== Dataset entries

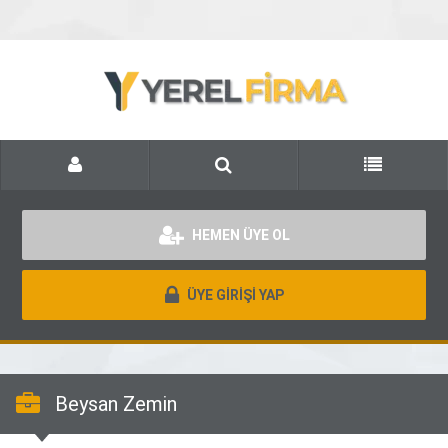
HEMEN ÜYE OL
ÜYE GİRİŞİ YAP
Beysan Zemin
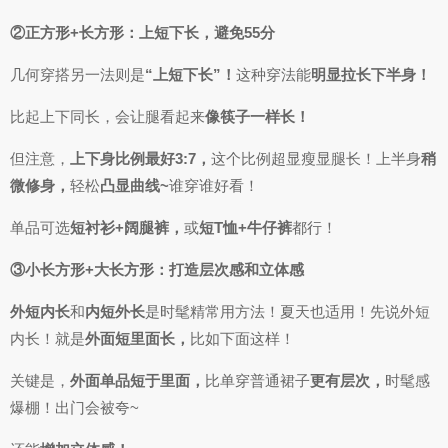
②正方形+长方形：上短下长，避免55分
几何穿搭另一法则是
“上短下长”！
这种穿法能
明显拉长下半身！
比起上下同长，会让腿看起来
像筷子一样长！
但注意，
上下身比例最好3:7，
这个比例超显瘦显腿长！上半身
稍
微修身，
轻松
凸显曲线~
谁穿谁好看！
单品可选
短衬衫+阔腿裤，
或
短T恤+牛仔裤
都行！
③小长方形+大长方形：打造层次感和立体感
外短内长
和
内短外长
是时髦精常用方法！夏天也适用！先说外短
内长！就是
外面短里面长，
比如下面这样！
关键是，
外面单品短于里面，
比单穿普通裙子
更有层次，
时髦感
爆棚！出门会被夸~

====

What the exercise asks:
Pictures aside, repeat every entry exactly as written.

Finished exercise:
HEMEN ÜYE OL
ÜYE GİRİŞİ YAP
Beysan Zemin
②正方形+长方形：上短下长，避免55分
几何穿搭另一法则是
“上短下长”！
这种穿法能
明显拉长下半身！
比起上下同长，会让腿看起来
像筷子一样长！
但注意，
上下身比例最好3:7，
这个比例超显瘦显腿长！上半身
稍
微修身，
轻松
凸显曲线~
谁穿谁好看！
单品可选
短衬衫+阔腿裤，
或
短T恤+牛仔裤
都行！
③小长方形+大长方形：打造层次感和立体感
外短内长
和
内短外长
是时髦精常用方法！夏天也适用！先说外短
内长！就是
外面短里面长，
比如下面这样！
关键是，
外面单品短于里面，
比单穿普通裙子
更有层次，
时髦感
爆棚！出门会被夸~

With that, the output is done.